U.S. President Joe Biden signed an executive order on artificial intelligence that establishes standards for security and privacy protections and requires developers to safety-test new models — casting it as necessary regulation for the emerging technology.
“To realize the promise of AI and avoid the risk, we need to govern this technology,” Biden said at a White House event Monday, detailing his most significant action yet on a technology whose practical applications and public use have skyrocketed in recent months.
The order will have broad impacts on companies developing powerful AI tools that could threaten national security. Leading developers such as Microsoft Corp., Amazon.com Inc and Alphabet Inc.’s Google will need to submit test results on their new models to the government before releasing them to the public.
Biden said the Commerce Department will also develop standards for watermarking AI-generated content, such as audio or images, often referred to as “deepfakes.”
“That way you can tell whether it’s real or it’s not,” Biden said, noting that “AI devices are being used to deceive people.”
Biden said he had watched deepfakes of himself speaking and marvelled at how realistic the images appeared, often asking himself, “When the hell did I say that?”
The rule aims to leverage the US government’s position as a top customer for big tech companies to vet technology with potential national or economic security risks and health and safety impacts. Bloomberg Government earlier reported on a draft of the order.
The order will marshal federal agencies across government. Biden said he will direct the Department of Energy to ensure AI systems don’t pose chemical, biological or nuclear risks and the Departments of Defense and Homeland Security to develop cyber protections to make computers and critical infrastructure safer.
Biden said he would also meet Tuesday with Senate Majority Leader Chuck Schumer and lawmakers from both parties at the White House on artificial intelligence and passing legislation on privacy concerns. Biden has repeatedly pushed lawmakers to approve privacy protections.
Schumer has called for the US to spend at least $32 billion to boost AI research and development and said Monday that he hoped to have legislation setting standards for the technology ready in the coming months.

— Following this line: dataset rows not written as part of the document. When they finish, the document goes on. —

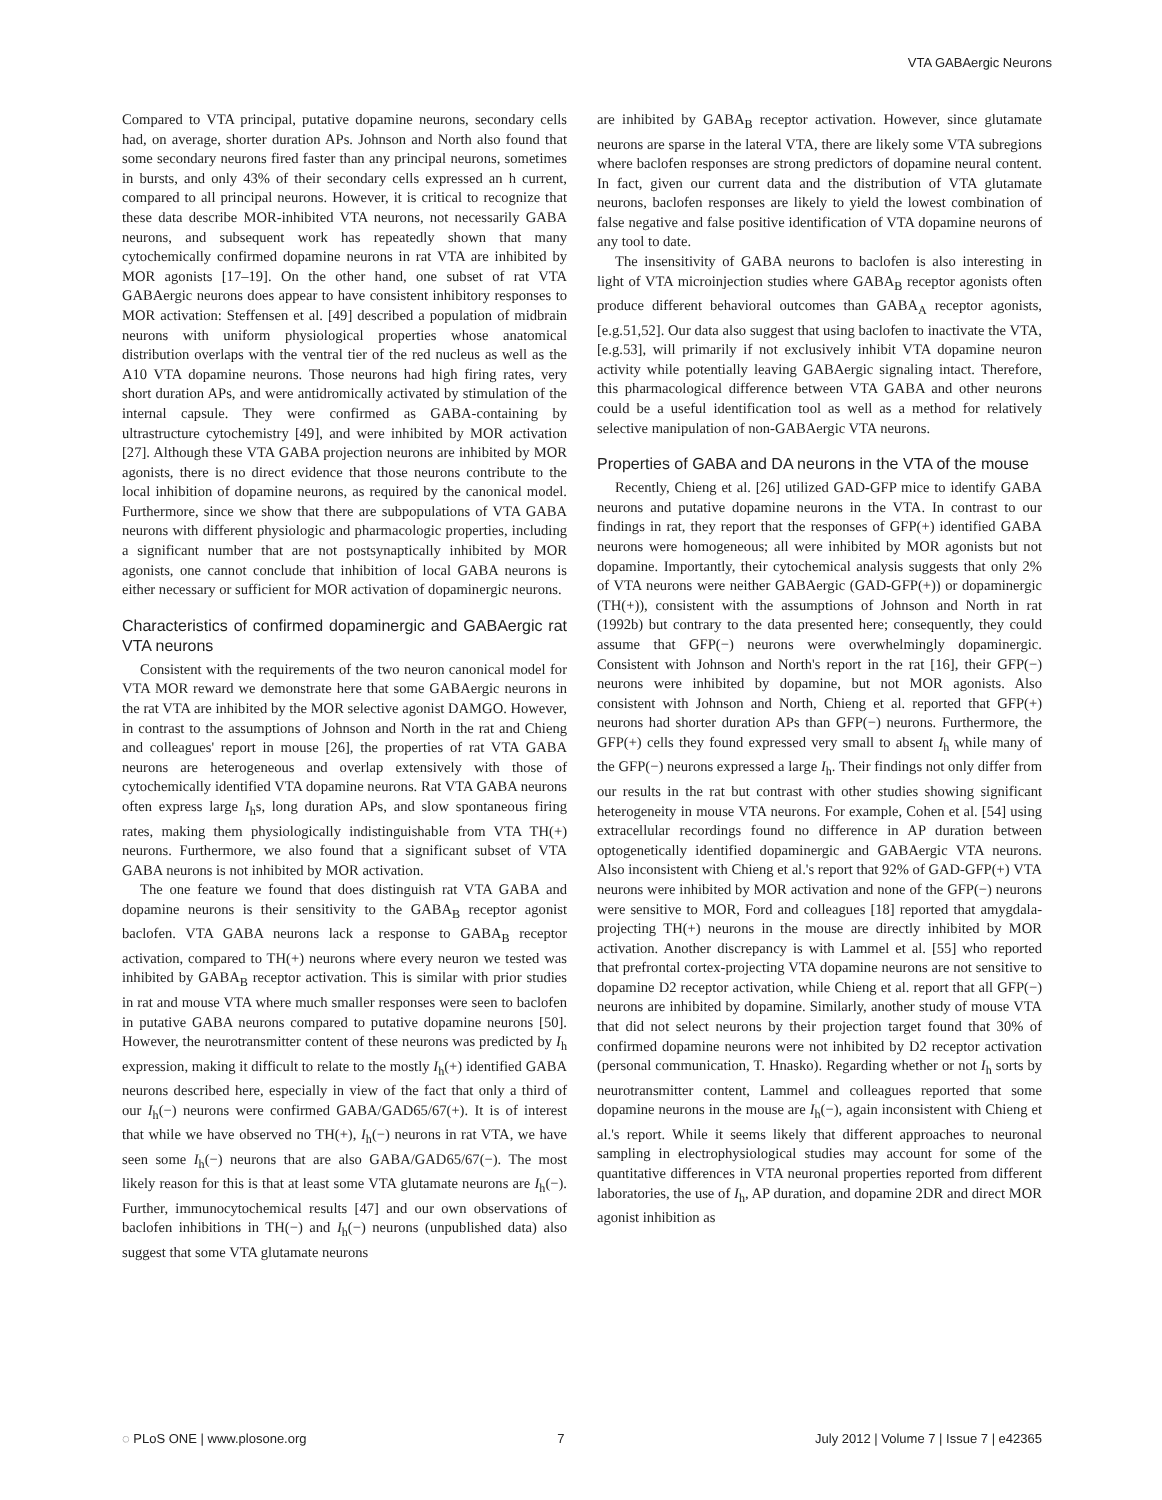VTA GABAergic Neurons
Compared to VTA principal, putative dopamine neurons, secondary cells had, on average, shorter duration APs. Johnson and North also found that some secondary neurons fired faster than any principal neurons, sometimes in bursts, and only 43% of their secondary cells expressed an h current, compared to all principal neurons. However, it is critical to recognize that these data describe MOR-inhibited VTA neurons, not necessarily GABA neurons, and subsequent work has repeatedly shown that many cytochemically confirmed dopamine neurons in rat VTA are inhibited by MOR agonists [17–19]. On the other hand, one subset of rat VTA GABAergic neurons does appear to have consistent inhibitory responses to MOR activation: Steffensen et al. [49] described a population of midbrain neurons with uniform physiological properties whose anatomical distribution overlaps with the ventral tier of the red nucleus as well as the A10 VTA dopamine neurons. Those neurons had high firing rates, very short duration APs, and were antidromically activated by stimulation of the internal capsule. They were confirmed as GABA-containing by ultrastructure cytochemistry [49], and were inhibited by MOR activation [27]. Although these VTA GABA projection neurons are inhibited by MOR agonists, there is no direct evidence that those neurons contribute to the local inhibition of dopamine neurons, as required by the canonical model. Furthermore, since we show that there are subpopulations of VTA GABA neurons with different physiologic and pharmacologic properties, including a significant number that are not postsynaptically inhibited by MOR agonists, one cannot conclude that inhibition of local GABA neurons is either necessary or sufficient for MOR activation of dopaminergic neurons.
Characteristics of confirmed dopaminergic and GABAergic rat VTA neurons
Consistent with the requirements of the two neuron canonical model for VTA MOR reward we demonstrate here that some GABAergic neurons in the rat VTA are inhibited by the MOR selective agonist DAMGO. However, in contrast to the assumptions of Johnson and North in the rat and Chieng and colleagues' report in mouse [26], the properties of rat VTA GABA neurons are heterogeneous and overlap extensively with those of cytochemically identified VTA dopamine neurons. Rat VTA GABA neurons often express large I<sub>h</sub>s, long duration APs, and slow spontaneous firing rates, making them physiologically indistinguishable from VTA TH(+) neurons. Furthermore, we also found that a significant subset of VTA GABA neurons is not inhibited by MOR activation.
The one feature we found that does distinguish rat VTA GABA and dopamine neurons is their sensitivity to the GABA<sub>B</sub> receptor agonist baclofen. VTA GABA neurons lack a response to GABA<sub>B</sub> receptor activation, compared to TH(+) neurons where every neuron we tested was inhibited by GABA<sub>B</sub> receptor activation. This is similar with prior studies in rat and mouse VTA where much smaller responses were seen to baclofen in putative GABA neurons compared to putative dopamine neurons [50]. However, the neurotransmitter content of these neurons was predicted by I<sub>h</sub> expression, making it difficult to relate to the mostly I<sub>h</sub>(+) identified GABA neurons described here, especially in view of the fact that only a third of our I<sub>h</sub>(−) neurons were confirmed GABA/GAD65/67(+). It is of interest that while we have observed no TH(+), I<sub>h</sub>(−) neurons in rat VTA, we have seen some I<sub>h</sub>(−) neurons that are also GABA/GAD65/67(−). The most likely reason for this is that at least some VTA glutamate neurons are I<sub>h</sub>(−). Further, immunocytochemical results [47] and our own observations of baclofen inhibitions in TH(−) and I<sub>h</sub>(−) neurons (unpublished data) also suggest that some VTA glutamate neurons
are inhibited by GABA<sub>B</sub> receptor activation. However, since glutamate neurons are sparse in the lateral VTA, there are likely some VTA subregions where baclofen responses are strong predictors of dopamine neural content. In fact, given our current data and the distribution of VTA glutamate neurons, baclofen responses are likely to yield the lowest combination of false negative and false positive identification of VTA dopamine neurons of any tool to date.
The insensitivity of GABA neurons to baclofen is also interesting in light of VTA microinjection studies where GABA<sub>B</sub> receptor agonists often produce different behavioral outcomes than GABA<sub>A</sub> receptor agonists, [e.g.51,52]. Our data also suggest that using baclofen to inactivate the VTA, [e.g.53], will primarily if not exclusively inhibit VTA dopamine neuron activity while potentially leaving GABAergic signaling intact. Therefore, this pharmacological difference between VTA GABA and other neurons could be a useful identification tool as well as a method for relatively selective manipulation of non-GABAergic VTA neurons.
Properties of GABA and DA neurons in the VTA of the mouse
Recently, Chieng et al. [26] utilized GAD-GFP mice to identify GABA neurons and putative dopamine neurons in the VTA. In contrast to our findings in rat, they report that the responses of GFP(+) identified GABA neurons were homogeneous; all were inhibited by MOR agonists but not dopamine. Importantly, their cytochemical analysis suggests that only 2% of VTA neurons were neither GABAergic (GAD-GFP(+)) or dopaminergic (TH(+)), consistent with the assumptions of Johnson and North in rat (1992b) but contrary to the data presented here; consequently, they could assume that GFP(−) neurons were overwhelmingly dopaminergic. Consistent with Johnson and North's report in the rat [16], their GFP(−) neurons were inhibited by dopamine, but not MOR agonists. Also consistent with Johnson and North, Chieng et al. reported that GFP(+) neurons had shorter duration APs than GFP(−) neurons. Furthermore, the GFP(+) cells they found expressed very small to absent I<sub>h</sub> while many of the GFP(−) neurons expressed a large I<sub>h</sub>. Their findings not only differ from our results in the rat but contrast with other studies showing significant heterogeneity in mouse VTA neurons. For example, Cohen et al. [54] using extracellular recordings found no difference in AP duration between optogenetically identified dopaminergic and GABAergic VTA neurons. Also inconsistent with Chieng et al.'s report that 92% of GAD-GFP(+) VTA neurons were inhibited by MOR activation and none of the GFP(−) neurons were sensitive to MOR, Ford and colleagues [18] reported that amygdala-projecting TH(+) neurons in the mouse are directly inhibited by MOR activation. Another discrepancy is with Lammel et al. [55] who reported that prefrontal cortex-projecting VTA dopamine neurons are not sensitive to dopamine D2 receptor activation, while Chieng et al. report that all GFP(−) neurons are inhibited by dopamine. Similarly, another study of mouse VTA that did not select neurons by their projection target found that 30% of confirmed dopamine neurons were not inhibited by D2 receptor activation (personal communication, T. Hnasko). Regarding whether or not I<sub>h</sub> sorts by neurotransmitter content, Lammel and colleagues reported that some dopamine neurons in the mouse are I<sub>h</sub>(−), again inconsistent with Chieng et al.'s report. While it seems likely that different approaches to neuronal sampling in electrophysiological studies may account for some of the quantitative differences in VTA neuronal properties reported from different laboratories, the use of I<sub>h</sub>, AP duration, and dopamine 2DR and direct MOR agonist inhibition as
◌ PLoS ONE | www.plosone.org 7 July 2012 | Volume 7 | Issue 7 | e42365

Lawmakers have been holding briefings and meeting with tech representatives, including Meta Platforms Inc.’s Mark Zuckerberg and OpenAI’s Sam Altman, to better understand the technology before drafting legislation. Venture capitalists Marc Andreessen and John Doerr have also participated in the closed-door sessions.
Monday’s action builds on voluntary commitments to securely deploy AI adopted by more than a dozen companies over the summer at the White House’s request and its blueprint for an “AI Bill of Rights,” a guide for safe development and use.
“This executive order sends a critical message: that AI used by the United States government will be responsible AI,” IBM Corp. Chairman and Chief Executive Officer Arvind Krishna said in a statement. IBM Vice Chairman Gary Cohn, former President Donald Trump’s National Economic Council director, attended Monday’s event.
Microsoft views the order as “another critical step forward in the governance of AI technology,” Vice Chairman and President Brad Smith said in a statement.
Biden’s directive precedes a trip by Vice President Kamala Harris and industry leaders to a UK-hosted summit about AI risks, giving Harris a US plan to present on the world stage.
“Technology with global impact requires global action,” Harris said Monday. “We will work with our allies and our partners to apply existing international rules and norms with a purpose to promote global order and stability.”
The U.S. set aside US$1.6 billion in fiscal 2023 for AI, a number that’s expected to increase as the military releases more detail about its spending, according to Bloomberg Government data.
Biden has repeatedly called for guidance to be issued that safeguards Americans from algorithmic bias in housing, government benefits programs and by federal contractors.
The Justice Department warned in a January filing that companies that sell algorithms to screen potential tenants are liable under the Fair Housing Act if they discriminate against Black applicants. Biden directed the department to establish best practices for investigating and prosecuting such civil-rights violations related to AI, including in the criminal justice system.
The order also asks immigration officials to lessen visa requirements for overseas talent seeking to work at American AI companies.